More recently, Funk Factory released a very limited collaborative beer with Mikerphone Brewing in 750 mL bottles, called Maple BerryPop, to celebrate the shop’s first birthday. Only 80 bottles were made available for sale, and they all sold. Mikerphone and Funk Factory floated a few ideas past the BarleyPop team before they chose the final flavor profile. As with the day-to-day bottle selection, Hajdik, Dorman and company have a keen eye for what the beer consumer wants.
Hajdik estimates that maybe 20 percent of BarleyPop’s customers come in to buy packaged beer and then leave. Even more buy a six-pack or a crowler, then stay for a tap pour. He’s planning to offer more rare bottles for in-house consumption as an adjunct to the tap program.
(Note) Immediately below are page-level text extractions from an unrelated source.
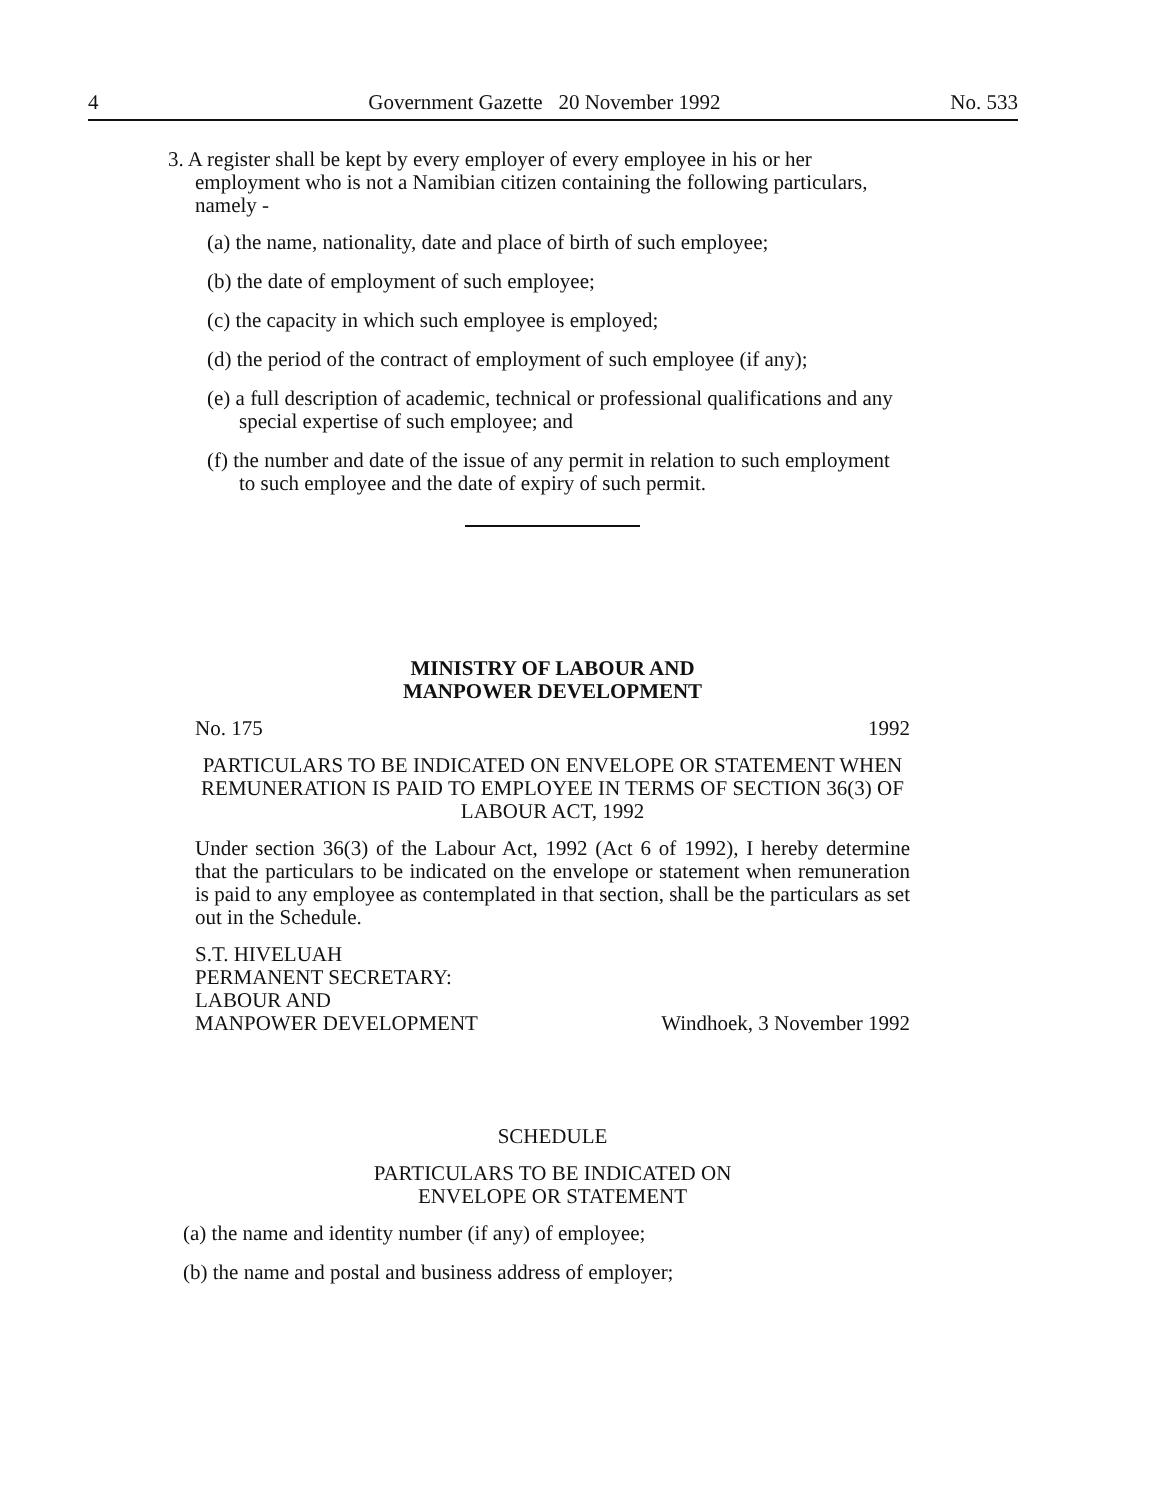4 Government Gazette 20 November 1992 No. 533
3. A register shall be kept by every employer of every employee in his or her employment who is not a Namibian citizen containing the following particulars, namely -
(a) the name, nationality, date and place of birth of such employee;
(b) the date of employment of such employee;
(c) the capacity in which such employee is employed;
(d) the period of the contract of employment of such employee (if any);
(e) a full description of academic, technical or professional qualifications and any special expertise of such employee; and
(f) the number and date of the issue of any permit in relation to such employment to such employee and the date of expiry of such permit.
MINISTRY OF LABOUR AND
MANPOWER DEVELOPMENT
No. 175 1992
PARTICULARS TO BE INDICATED ON ENVELOPE OR STATEMENT WHEN REMUNERATION IS PAID TO EMPLOYEE IN TERMS OF SECTION 36(3) OF LABOUR ACT, 1992
Under section 36(3) of the Labour Act, 1992 (Act 6 of 1992), I hereby determine that the particulars to be indicated on the envelope or statement when remuneration is paid to any employee as contemplated in that section, shall be the particulars as set out in the Schedule.
S.T. HIVELUAH
PERMANENT SECRETARY:
LABOUR AND
MANPOWER DEVELOPMENT Windhoek, 3 November 1992
SCHEDULE
PARTICULARS TO BE INDICATED ON
ENVELOPE OR STATEMENT
(a) the name and identity number (if any) of employee;
(b) the name and postal and business address of employer;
Expect to see some of those Maple BerryPop bottles appear on the list in the future.
BarleyPop has become known for its wild and sour tap program. “We do really well with Une Année,” Hajdik says, referring to the Illinois brewery that began distribution in Wisconsin in 2014. “People definitely recognize them at this point.” Monthly sour beer nights at BarleyPop typically include at least one of Une Année’s Le Seul series of fruited wild ales, and barrel-aged beer nights almost always feature a Central Waters oaky gem.
“Even with 40 taps, it’s hard [to curate],” he says. “People say, ‘Oh yeah it’s great, you have all this room,’ [but] it’s still a lot of thought process. Our cooler room right now is full-full.” The reason for the traffic jam behind the scenes: those themed tap nights, featuring sours or barrel-aged stouts or pale ales. You have to have a lot of beers to pour a lot of beers, Hajdik notes.
While Hajdik is open to the idea of expanding into an adjacent storefront, he’s far too busy to do so right now. BarleyPop is slated to open a second location downtown at 121 W. Main St., formerly The Frequency.
BarleyPop Live, a craft beer bar, bottle shop and concert venue, is Hajdik and Dorman’s next big thing. “I think it’s gonna be awesome,” Hajdik says. “It’s just taking a little while.” That space is in an old building that needs many improvements. While he’d love to see it open this year, “it may creep into January.”
“I don’t know why we always end up hitting the middle of winter” for openings, he says. “It’s fine. People sit inside and they drink big stouts.”
The tap list at Live will skew slightly more towards the lighter craft styles, lagers like Dorothy’s New World Lager from Toppling Goliath, or the delightful Uinta Lime Pilsner that I fell in love with this summer at BarleyPop.
Crowler service will continue at BarleyPop Live, as it has proven immensely popular at the Atwood shop, and, as Hajdik notes, downtown has few options for fresh to-go beer.
“We [offer] something a little different. We’re not the Northwoods-themed bar,” Hajdik says. “We knew what brewers we liked, we targeted [those] breweries when we came in.” He credits his video game background for his skill with the mechanics of sales and allocation from distributors, getting to the good beer as quickly as possible. But even he didn’t anticipate being the sliced bread of Madison bars.
“This is already happening way faster than I thought it would.”